Segment Open
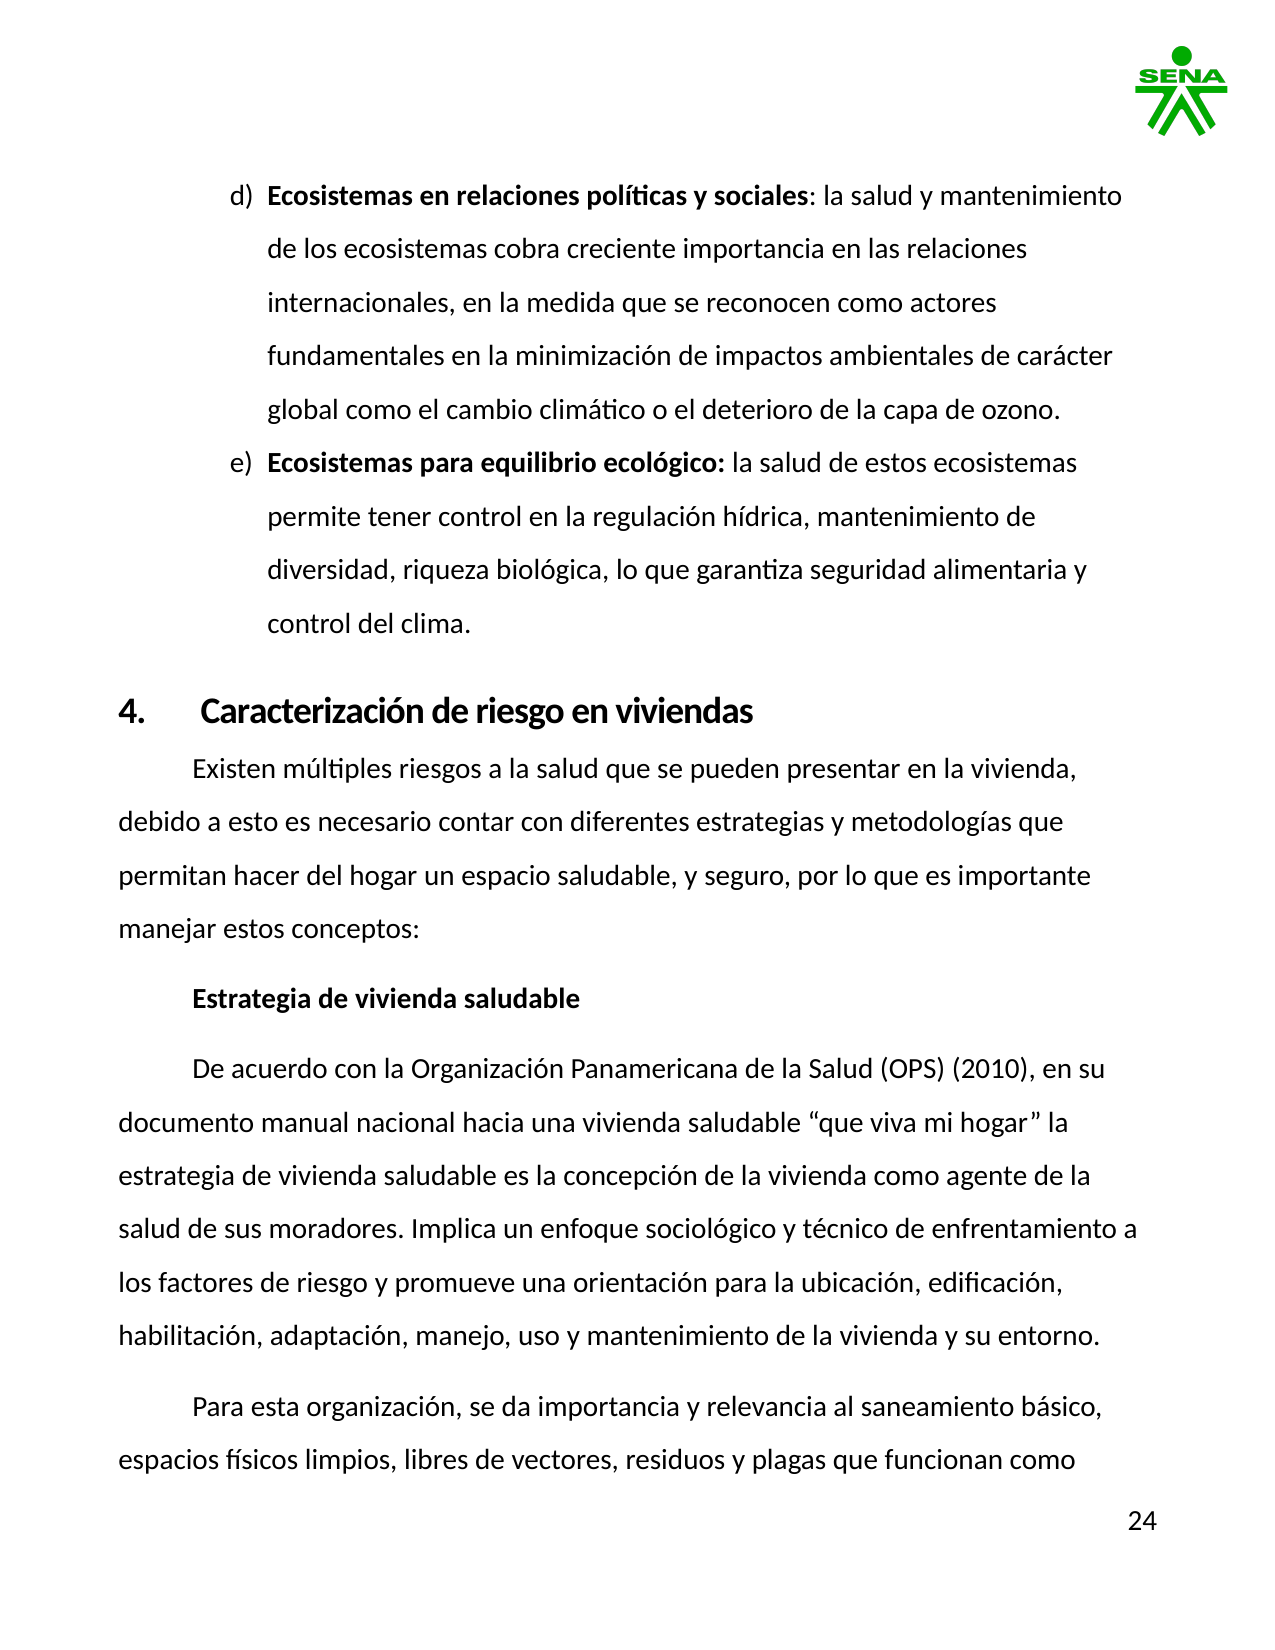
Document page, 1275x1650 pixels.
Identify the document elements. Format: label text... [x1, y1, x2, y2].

text Para esta organización, se da importancia y relevancia al saneamiento básico, espacios físicos limpios, libres de vectores, residuos y plagas que funcionan como factores de riesgo así mismo que dichos espacios sean estructuralmente adecuados, y que los individuos cuenten con redes de apoyo para lograr ámbitos psicosociales sanos y seguros, exentos de violencia (abuso físico, verbal, y emocional). [118, 1388, 1157, 1477]
list Ecosistemas en relaciones políticas y sociales: la salud y mantenimiento de los ecosistemas cobra creciente importancia en las relaciones internacionales, en la medida que se reconocen como actores fundamentales en la minimización de impactos ambientales de carácter global como el cambio climático o el deterioro de la capa de ozono. [229, 177, 1157, 427]
list Ecosistemas para equilibrio ecológico: la salud de estos ecosistemas permite tener control en la regulación hídrica, mantenimiento de diversidad, riqueza biológica, lo que garantiza seguridad alimentaria y control del clima. [229, 444, 1157, 640]
text De acuerdo con la Organización Panamericana de la Salud (OPS) (2010), en su documento manual nacional hacia una vivienda saludable “que viva mi hogar” la estrategia de vivienda saludable es la concepción de la vivienda como agente de la salud de sus moradores. Implica un enfoque sociológico y técnico de enfrentamiento a los factores de riesgo y promueve una orientación para la ubicación, edificación, habilitación, adaptación, manejo, uso y mantenimiento de la vivienda y su entorno. [118, 1050, 1157, 1353]
subtitle Caracterización de riesgo en viviendas [118, 687, 1157, 733]
text Estrategia de vivienda saludable [118, 980, 1157, 1016]
text Existen múltiples riesgos a la salud que se pueden presentar en la vivienda, debido a esto es necesario contar con diferentes estrategias y metodologías que permitan hacer del hogar un espacio saludable, y seguro, por lo que es importante manejar estos conceptos: [118, 750, 1157, 946]
picture [1135, 46, 1228, 136]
Segment Closed
*The problem*. Set down the whole listing exactly as given, except for the pictures.

*Task result*.
Document page, 1275x1650 pixels.
Identify the document elements. Format: label text... [x1, y1, x2, y2].

text Para esta organización, se da importancia y relevancia al saneamiento básico, espacios físicos limpios, libres de vectores, residuos y plagas que funcionan como factores de riesgo así mismo que dichos espacios sean estructuralmente adecuados, y que los individuos cuenten con redes de apoyo para lograr ámbitos psicosociales sanos y seguros, exentos de violencia (abuso físico, verbal, y emocional). [118, 1388, 1157, 1477]
list Ecosistemas en relaciones políticas y sociales: la salud y mantenimiento de los ecosistemas cobra creciente importancia en las relaciones internacionales, en la medida que se reconocen como actores fundamentales en la minimización de impactos ambientales de carácter global como el cambio climático o el deterioro de la capa de ozono. [229, 177, 1157, 427]
list Ecosistemas para equilibrio ecológico: la salud de estos ecosistemas permite tener control en la regulación hídrica, mantenimiento de diversidad, riqueza biológica, lo que garantiza seguridad alimentaria y control del clima. [229, 444, 1157, 640]
text De acuerdo con la Organización Panamericana de la Salud (OPS) (2010), en su documento manual nacional hacia una vivienda saludable “que viva mi hogar” la estrategia de vivienda saludable es la concepción de la vivienda como agente de la salud de sus moradores. Implica un enfoque sociológico y técnico de enfrentamiento a los factores de riesgo y promueve una orientación para la ubicación, edificación, habilitación, adaptación, manejo, uso y mantenimiento de la vivienda y su entorno. [118, 1050, 1157, 1353]
subtitle Caracterización de riesgo en viviendas [118, 687, 1157, 733]
text Estrategia de vivienda saludable [118, 980, 1157, 1016]
text Existen múltiples riesgos a la salud que se pueden presentar en la vivienda, debido a esto es necesario contar con diferentes estrategias y metodologías que permitan hacer del hogar un espacio saludable, y seguro, por lo que es importante manejar estos conceptos: [118, 750, 1157, 946]
picture [1135, 46, 1228, 136]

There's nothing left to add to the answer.